**WHAT IS REQUIRED**
Can you transcribe the text of every row below word for word, leaving the pictures out?

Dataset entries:

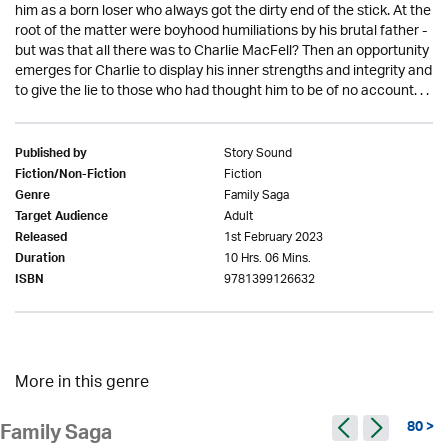
him as a born loser who always got the dirty end of the stick. At the
root of the matter were boyhood humiliations by his brutal father -
but was that all there was to Charlie MacFell? Then an opportunity
emerges for Charlie to display his inner strengths and integrity and
to give the lie to those who had thought him to be of no account. . .
Story Sound
Published by
Fiction
Fiction/Non-Fiction
Family Saga
Genre
Adult
Target Audience
1st February 2023
Released
10 Hrs. 06 Mins.
Duration
9781399126632
ISBN
More in this genre
80 >
Family Saga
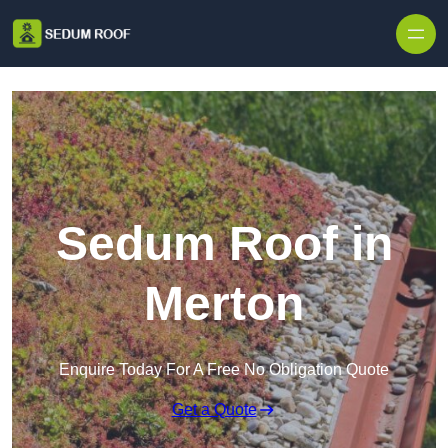
Skip to content
Sedum Roof in
Merton
Enquire Today For A Free No Obligation Quote
Get a Quote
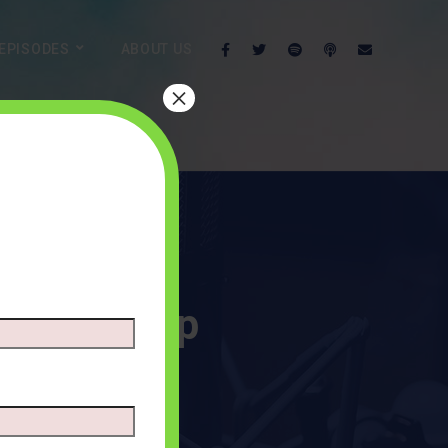
EPISODES
ABOUT US
×
 Leadership
TS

**EXERCISE SOLUTION**
him as a born loser who always got the dirty end of the stick. At the
root of the matter were boyhood humiliations by his brutal father -
but was that all there was to Charlie MacFell? Then an opportunity
emerges for Charlie to display his inner strengths and integrity and
to give the lie to those who had thought him to be of no account. . .
Story Sound
Published by
Fiction
Fiction/Non-Fiction
Family Saga
Genre
Adult
Target Audience
1st February 2023
Released
10 Hrs. 06 Mins.
Duration
9781399126632
ISBN
More in this genre
80 >
Family Saga
Skip to content
Sedum Roof in
Merton
Enquire Today For A Free No Obligation Quote
Get a Quote
EPISODES
ABOUT US
×
 Leadership
TS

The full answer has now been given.